What Is Jambalaya?
A classic Creole and Cajun comfort dish
Jambalaya — even the name sounds like a party about to happen. And this big, easy, one-pot party dish from the Big Easy is full of flavor and doesn't require a ton of work. If you have a crowd to feed, and you don’t feel like doing a roast, then this might be just the dish to make.
This rice dish is reminiscent of Spanish paella in that its main flavoring component is oftentimes — you guessed it — sausage. Whereas paella takes on flavors of garlic and paprika with smoky chorizo, jambalaya takes on the heat of hot andouille, another type of pork sausage. But this isn’t a hard and fast rule — and that’s another trait this dish shares with paella — just about every cook has a slightly different version of it. In fact, that’s probably why there’s a jambalaya showdown every year in Gonzales, La., which proudly calls itself the "Jambalaya Capital of the World."
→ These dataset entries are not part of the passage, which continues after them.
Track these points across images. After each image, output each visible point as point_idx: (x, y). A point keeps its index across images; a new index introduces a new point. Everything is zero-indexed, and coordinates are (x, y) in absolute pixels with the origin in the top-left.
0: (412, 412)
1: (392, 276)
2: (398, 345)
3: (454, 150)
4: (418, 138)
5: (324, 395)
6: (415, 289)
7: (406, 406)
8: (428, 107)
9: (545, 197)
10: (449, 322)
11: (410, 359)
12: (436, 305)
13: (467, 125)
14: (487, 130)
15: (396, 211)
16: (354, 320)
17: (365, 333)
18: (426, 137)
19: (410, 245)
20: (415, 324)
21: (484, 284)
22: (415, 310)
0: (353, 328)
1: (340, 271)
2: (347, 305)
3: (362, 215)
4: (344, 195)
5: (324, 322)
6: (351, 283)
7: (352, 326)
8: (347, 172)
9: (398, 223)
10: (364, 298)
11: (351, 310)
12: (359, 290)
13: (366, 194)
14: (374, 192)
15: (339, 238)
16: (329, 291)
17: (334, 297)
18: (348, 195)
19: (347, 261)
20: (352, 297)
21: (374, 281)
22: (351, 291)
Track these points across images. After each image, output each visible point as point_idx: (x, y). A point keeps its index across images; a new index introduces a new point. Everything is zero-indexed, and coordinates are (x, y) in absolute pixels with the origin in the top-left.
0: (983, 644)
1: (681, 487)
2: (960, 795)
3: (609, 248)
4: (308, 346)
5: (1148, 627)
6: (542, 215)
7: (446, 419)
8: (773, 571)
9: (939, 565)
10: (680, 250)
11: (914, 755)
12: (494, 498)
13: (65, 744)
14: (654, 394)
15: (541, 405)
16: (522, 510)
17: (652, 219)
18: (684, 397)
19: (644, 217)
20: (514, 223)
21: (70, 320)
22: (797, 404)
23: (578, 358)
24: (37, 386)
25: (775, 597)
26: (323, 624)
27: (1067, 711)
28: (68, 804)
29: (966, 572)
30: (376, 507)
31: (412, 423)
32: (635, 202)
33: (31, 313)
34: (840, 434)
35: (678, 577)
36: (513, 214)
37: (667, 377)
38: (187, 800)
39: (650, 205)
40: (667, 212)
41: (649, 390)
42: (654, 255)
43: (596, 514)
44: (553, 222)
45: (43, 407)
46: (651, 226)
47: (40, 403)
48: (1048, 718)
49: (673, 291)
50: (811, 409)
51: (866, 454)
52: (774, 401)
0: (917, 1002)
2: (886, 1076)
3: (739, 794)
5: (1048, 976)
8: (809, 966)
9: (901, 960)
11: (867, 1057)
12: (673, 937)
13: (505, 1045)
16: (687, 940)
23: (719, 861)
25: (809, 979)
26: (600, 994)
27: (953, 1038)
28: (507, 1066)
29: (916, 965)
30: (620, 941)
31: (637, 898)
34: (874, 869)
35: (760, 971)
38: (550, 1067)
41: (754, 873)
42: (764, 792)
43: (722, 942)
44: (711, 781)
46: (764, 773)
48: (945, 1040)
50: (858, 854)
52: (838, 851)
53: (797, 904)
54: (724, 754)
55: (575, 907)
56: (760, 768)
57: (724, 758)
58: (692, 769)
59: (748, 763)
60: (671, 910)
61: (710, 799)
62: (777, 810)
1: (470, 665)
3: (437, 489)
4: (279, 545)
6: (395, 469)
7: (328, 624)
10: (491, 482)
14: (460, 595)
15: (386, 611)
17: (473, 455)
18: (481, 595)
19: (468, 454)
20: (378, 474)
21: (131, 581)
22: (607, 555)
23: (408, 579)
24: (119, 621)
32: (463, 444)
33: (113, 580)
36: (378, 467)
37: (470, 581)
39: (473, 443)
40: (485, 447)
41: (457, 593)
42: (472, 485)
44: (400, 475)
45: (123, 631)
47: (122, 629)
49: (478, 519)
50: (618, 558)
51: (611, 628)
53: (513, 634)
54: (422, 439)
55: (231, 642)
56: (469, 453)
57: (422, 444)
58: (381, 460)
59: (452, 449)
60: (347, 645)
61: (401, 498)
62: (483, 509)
Typically, though, there will be onion, celery, green bell peppers (the "trinity" as Emeril Lagasse calls it), tomatoes, garlic, and just about any kind of meat or seafood nestled in the rice. Seasonings commonly include paprika, garlic powder, onion powder, cayenne, dried oregano, and dried thyme. Whatever you decide to put into your jambalaya though, the method generally remains the same — most people start by browning the meat, then sauté the vegetables and add the broth. Tomatoes, spices, and rice are added to the mix, and cooked over low heat until the rice becomes tender. Seafood or any other meats which cook quickly are added toward the end.
So don’t wait any longer. In fact, you can almost hear the trombones in the distance. And when the big parade comes, you’d better be ready to feed them or they’ll be hooting and hollering in your ear until you do.